In July, Nokia Networks and a consortia including German research body Institut für Rundfunktechnik launched Europe’s first eMBMS trials for national broadcasting. This trial in Munich was the first to apply the technology on the UHF spectrum, using part of the 700MHz band to broadcast over a 200 square-km area. 700MHz is the hotly contested spectrum used by DTT in Europe.
“Our approach is to learn if there is a new convergent system benefiting TV and mobile for both linear and on-demand personalised video,” says Klaus Illgner-Fehns, managing director, IRT. “Is there a unified air interface which can serve millions of users at the same time and provide business opportunities for both mobile and broadcast?”

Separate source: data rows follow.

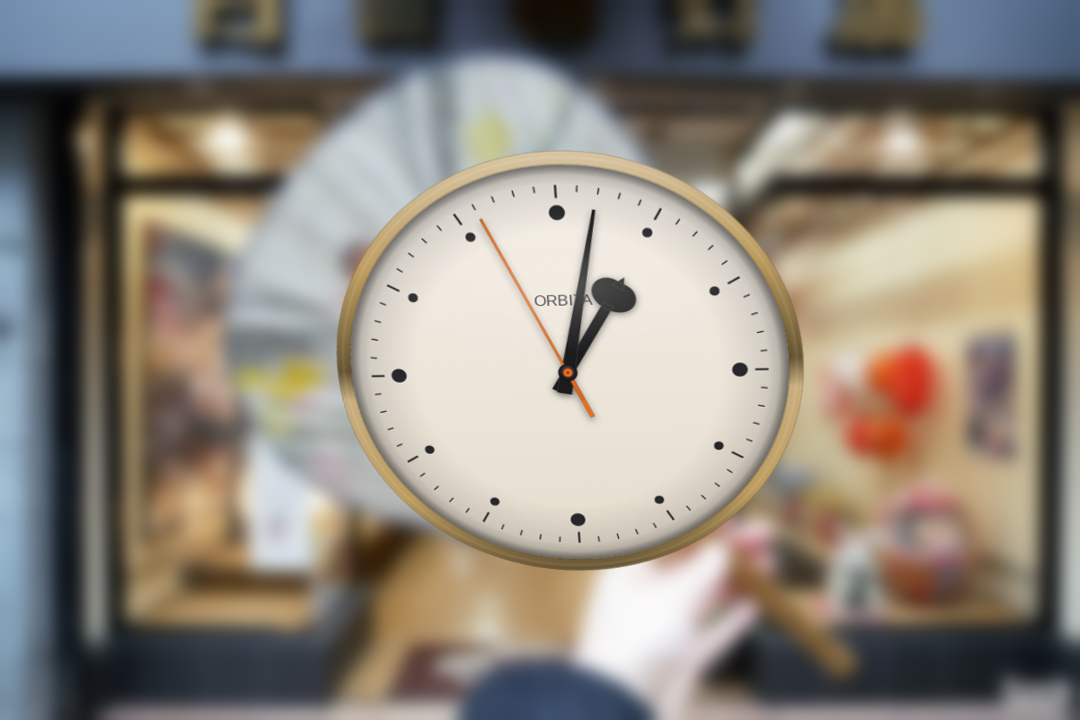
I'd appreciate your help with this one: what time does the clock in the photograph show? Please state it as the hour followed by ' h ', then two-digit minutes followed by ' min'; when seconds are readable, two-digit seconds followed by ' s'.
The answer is 1 h 01 min 56 s
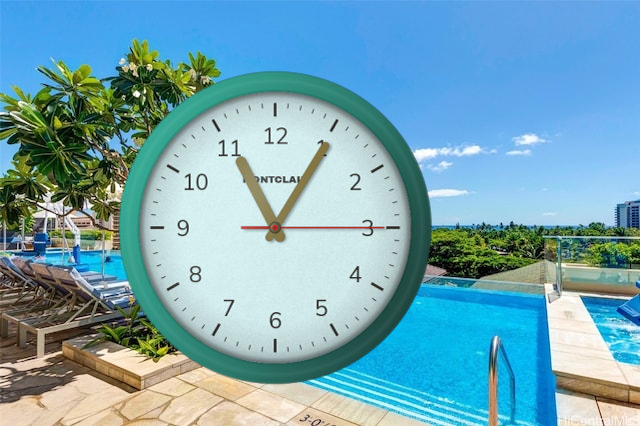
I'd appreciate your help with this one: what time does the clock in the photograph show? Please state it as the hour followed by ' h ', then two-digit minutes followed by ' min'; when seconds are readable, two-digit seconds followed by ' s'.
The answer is 11 h 05 min 15 s
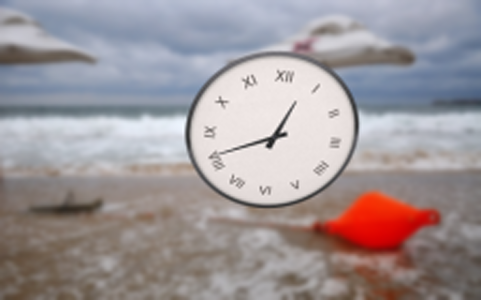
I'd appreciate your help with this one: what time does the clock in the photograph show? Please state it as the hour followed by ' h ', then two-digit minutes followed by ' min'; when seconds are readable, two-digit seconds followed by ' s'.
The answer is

Cellular networks are increasingly being used for video acquisition. In 2014, BT Sport outfitted three vehicles with LiveU LU500 units and Xtender remote antennas, giving the network a “fleet-footed and effective way of allowing sports journalists to get the story back to us,” says BT chief engineer Andy Beale.

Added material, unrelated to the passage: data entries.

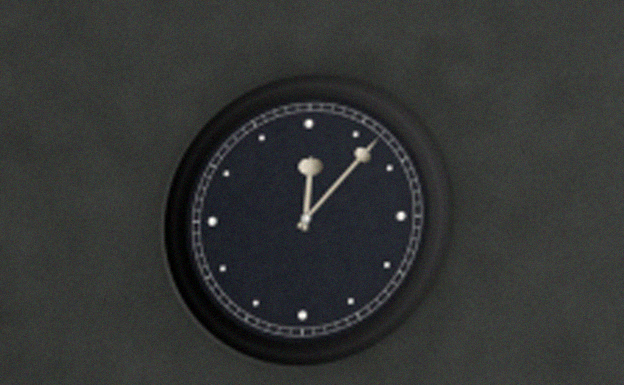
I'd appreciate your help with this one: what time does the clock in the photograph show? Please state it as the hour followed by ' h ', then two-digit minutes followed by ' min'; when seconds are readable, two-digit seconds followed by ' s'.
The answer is 12 h 07 min
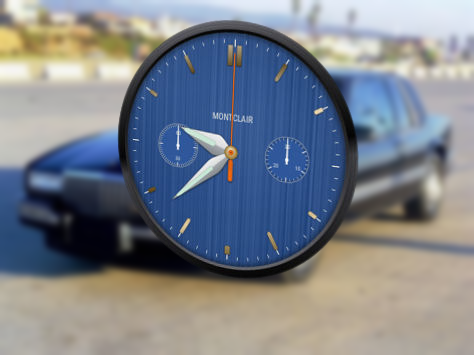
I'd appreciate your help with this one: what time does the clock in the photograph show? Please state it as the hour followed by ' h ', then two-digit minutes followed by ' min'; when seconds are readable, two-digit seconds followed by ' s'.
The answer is 9 h 38 min
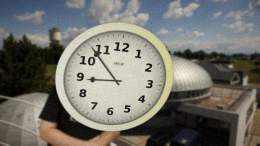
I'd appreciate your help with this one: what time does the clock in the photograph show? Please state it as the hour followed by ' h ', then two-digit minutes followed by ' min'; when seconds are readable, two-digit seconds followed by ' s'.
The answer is 8 h 53 min
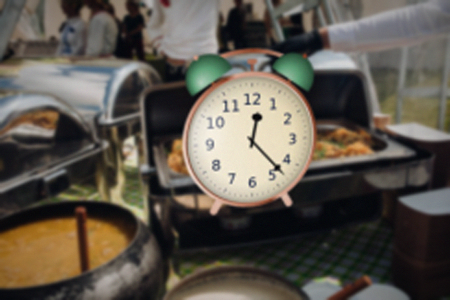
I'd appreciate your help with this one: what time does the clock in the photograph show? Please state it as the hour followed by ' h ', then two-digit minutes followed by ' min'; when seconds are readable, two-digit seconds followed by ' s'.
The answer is 12 h 23 min
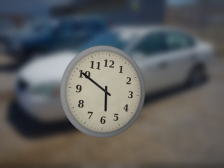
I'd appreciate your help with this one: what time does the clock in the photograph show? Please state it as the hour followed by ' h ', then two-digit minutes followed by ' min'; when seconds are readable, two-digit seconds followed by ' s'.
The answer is 5 h 50 min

According to Nokia, LTE-B promises new revenue sources for operators by distributing TV over existing mobile broadband infrastructure. Subscribers would be able to watch TV on their devices without eating into their mobile data plan and independent of network load. It would allow for a free-to-air or pay TV service while broadcasters and content providers could extend their reach to mobile users and open the door for a multitude of interactive services.
The drive to LTE has not yet been as strong in the region as in North America because Europe lacks a harmonised approach to technology rollouts. However, Ericsson is among those that suggest the lag is also the result of factors such as having well-developed 3G networks.
Devices are another impediment to wide consumer adoption, although Qualcomm has begun to introduce eMBMS support as standard issue in its Snapdragon chipsets.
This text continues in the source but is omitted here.